The basic tenet behind the Mind Mapping process is that the mind works in a more efficient manner if its structure is reflected in the product of its work. In other words, in order to tap into the extraordinary power of the mind to create and organize thoughts, it is crucial to utilize a methodology that is non-linear and flexible. That said, a stacked list such as that used in shopping for groceries might not be the best approach to brainstorming a complex project such as a senior thesis, a book outline or even a trip abroad.
Buzan’s method not only uses non-linear forms but also blends in color and image to complete the mapping metaphor. And while there are certainly many approaches to brainstorming including cluster mapping, Ven diagramming and flow-charting, in working with students of art and design this multi-disciplinary approach to project planning is particularly apt. As one student in this class stated:
"The mind mapping method taught to me by Marcie Begleiter is not only helpful in organizing ideas, but in expanding them as well. Even outside of the context of school work, I've used it extensively for not only brainstorming, but also organizing ideas. It helps me organize my thoughts in a non-linear manner while still being a concise organizing system."
--MC Griffin (Senior Thesis 2 terms, Thesis Prep, 1 term)
"My thesis concept was developed and driven by mind map exploration. I started off with the idea of transitions and explored more personally, which then developed into the transition of my adoption.
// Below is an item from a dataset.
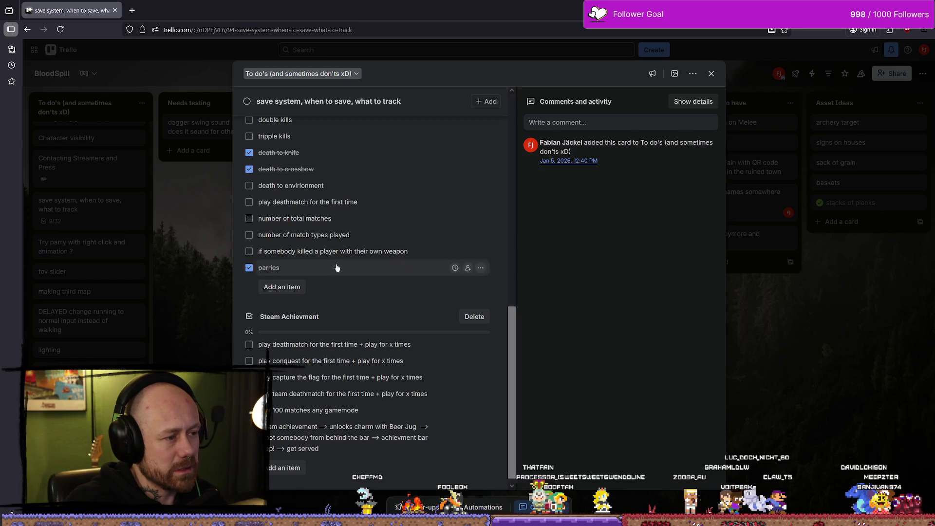
Tick the 'wins?' item in the stat-tracking checklist.
scroll(330, 262, up, 3)
scroll(330, 262, up, 5)
scroll(347, 256, down, 4)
It helped to start using the traditional hand drawn mind map development vs. the digital. I found it distracting to use the computer, because everything typed seemed final. Using the mind map as if it were rough sketching my ideas was definitely a much more effective way for me to brainstorm. I would say mind mapping my idea enabled me to have a backbone to my piece."
--Andersan Saakvitne (Senior Thesis,1 term and Senior Thesis Prep 1 Term)
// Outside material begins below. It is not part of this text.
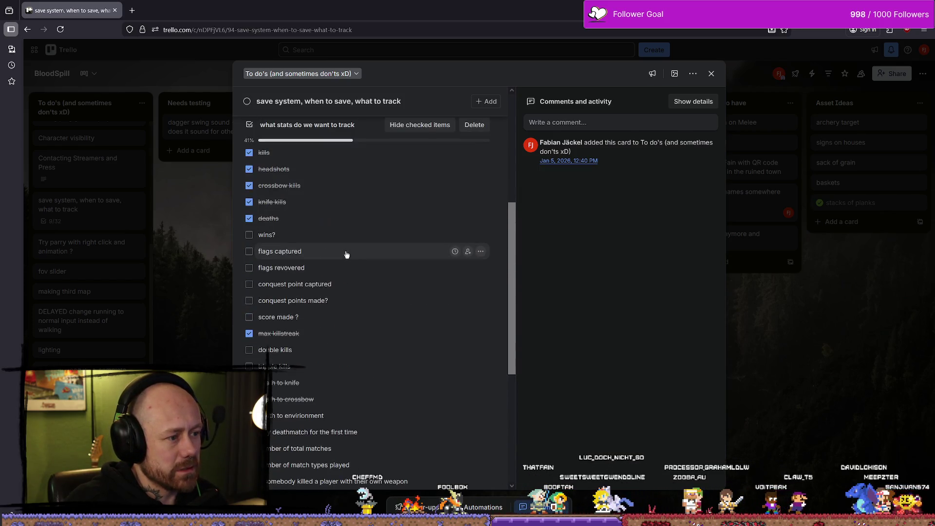
scroll(341, 224, up, 1)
These students went on to not only use traditional mindmapping in developing his senior thesis, but also worked with Mind Mapping software in scheduling the project in Senior Year. I purchased Matchware’s "OpenMind" software to use in the classroom because of it’s adherence to Buzan’s method. Another student wrote of her experience in the classroom:
"The mind mapping software is a great program. I used it for my senior thesis. The thesis is a one minute animation of a much larger story. I drew mind maps by hand at first and it is a messy business to write out all the possible characters, locations, plots and relationships. I used this software and the process is so much cleaner and better organized. I also used it to figure out what I need to to do to execute the thesis. I broke down shots and the animation. I separated tasks to get a bigger picture of the work and time needed to complete the thesis. glad to have it at hand."
--Diana Huang (Senior Thesis 2 terms, Thesis Prep, 1 term)
One additional note on the "OpenMind" software: the mind maps can be instantly converted into word docs, html files or a number of other useful formats. In addition the software comes complete with hundreds of spot illustrations and it is easy to import images of your own choosing. It also has many study templates including one for basic essay construction that believe may be a valuable asset for some liberal studies courses.
I am a convert – and available for spreading the liturgy.